[AIM OF THE EXERCISE]
Pick out each line below that contains the word "What", and copy those lines as they appear.

[Records from a dataset]
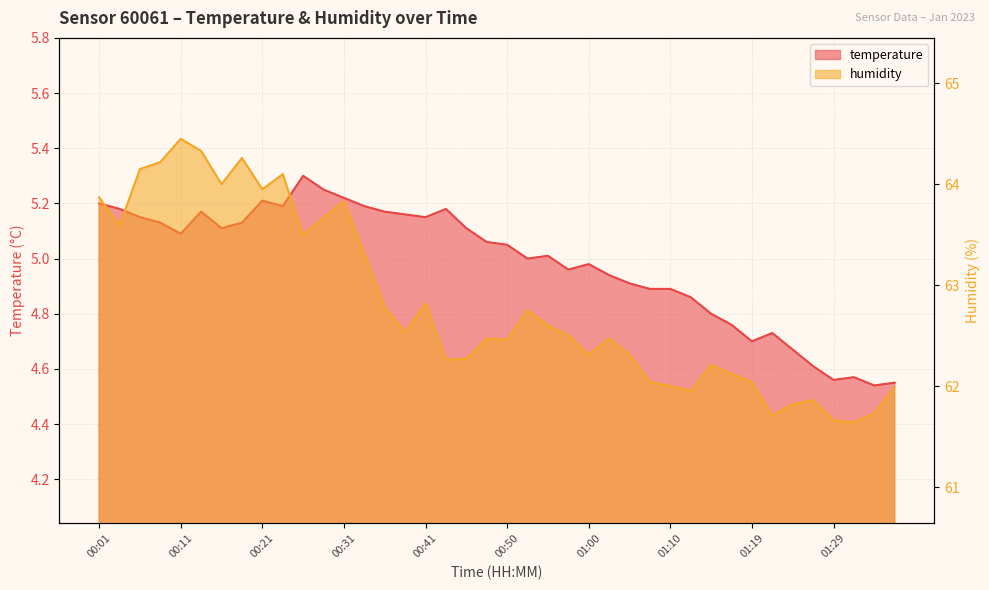

What is the total value across all series at 00:18?

69.4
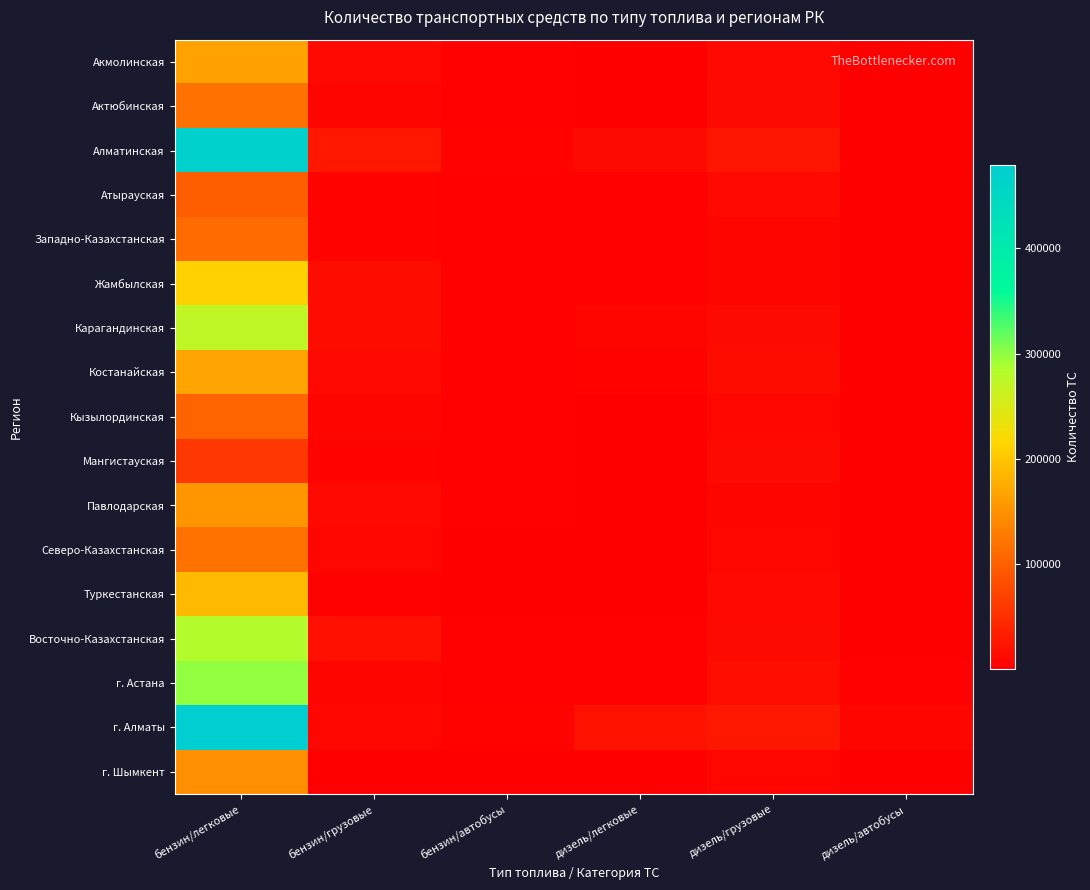

How many categories are shown in the chart?

6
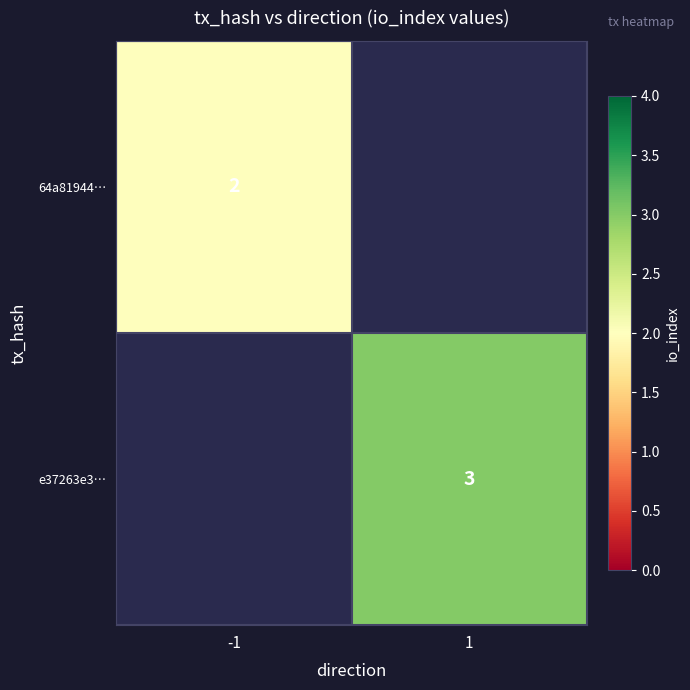

What is the total value across all series at 1?

3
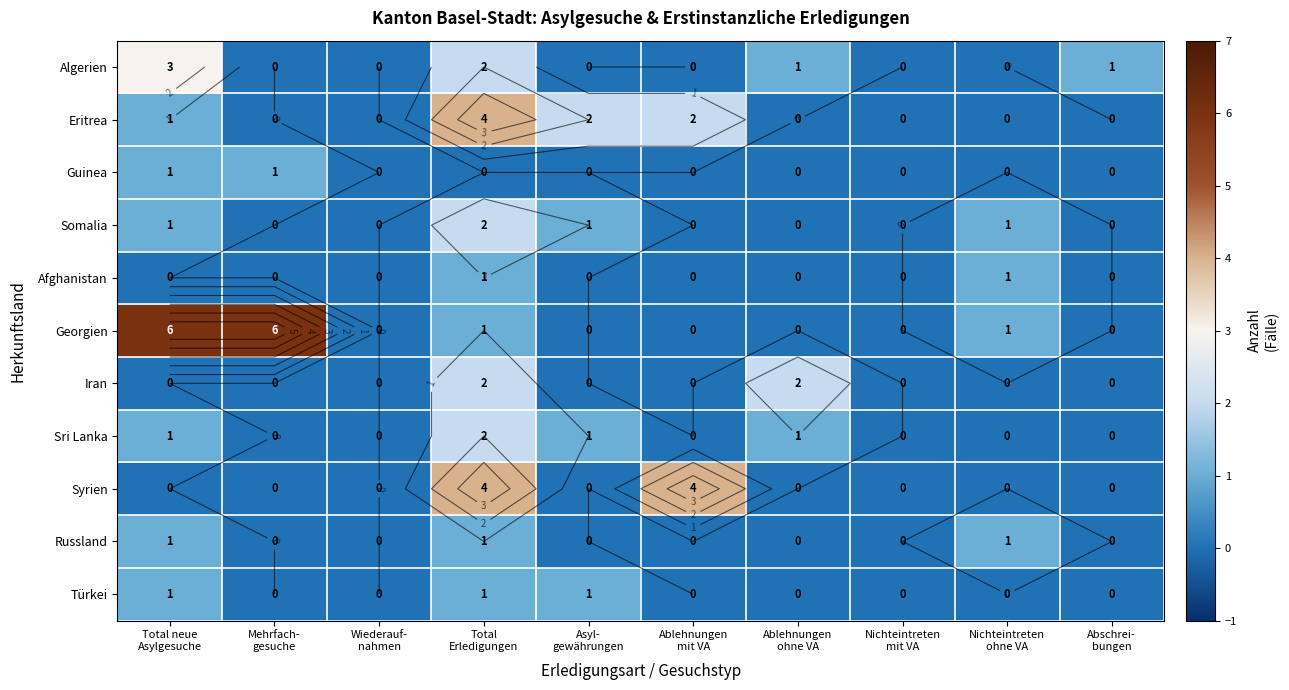

What is the total value across all series at Total neue
Asylgesuche?

15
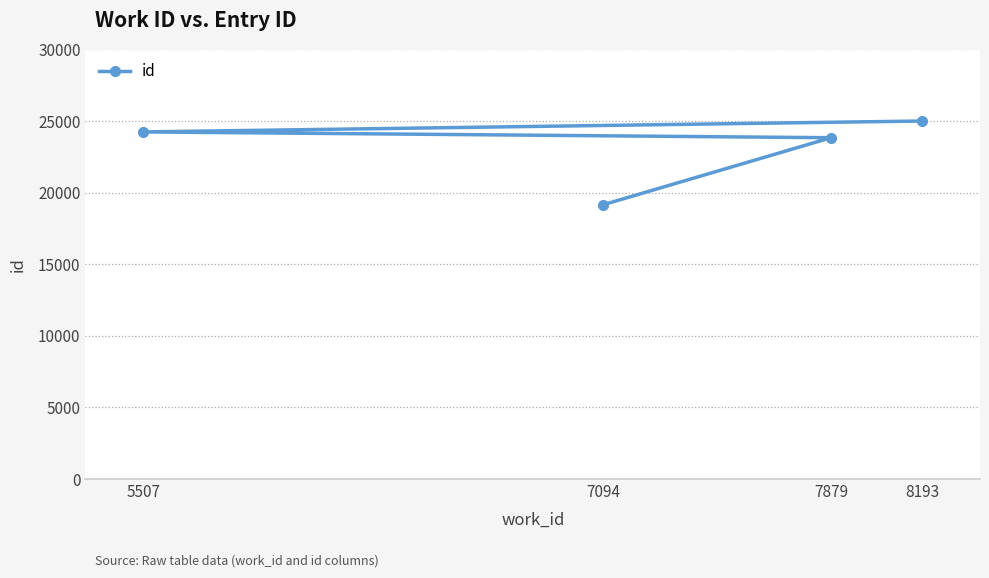

What is the ratio of the value at 5507 to the value at 7094?

1.3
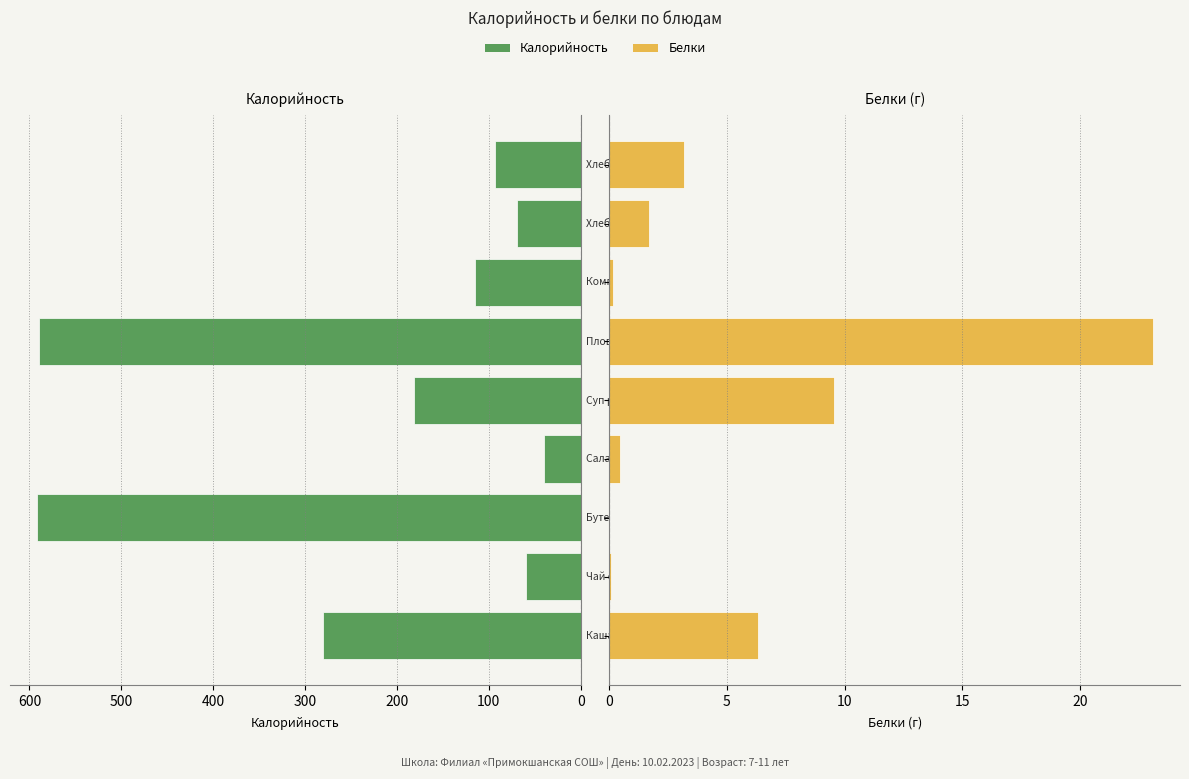

How many data points does each series have?

9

[SOLUTION]
What is the total value across all series at 00:18?
What is the total value across all series at 1?
What is the total value across all series at Total neue
What is the ratio of the value at 5507 to the value at 7094?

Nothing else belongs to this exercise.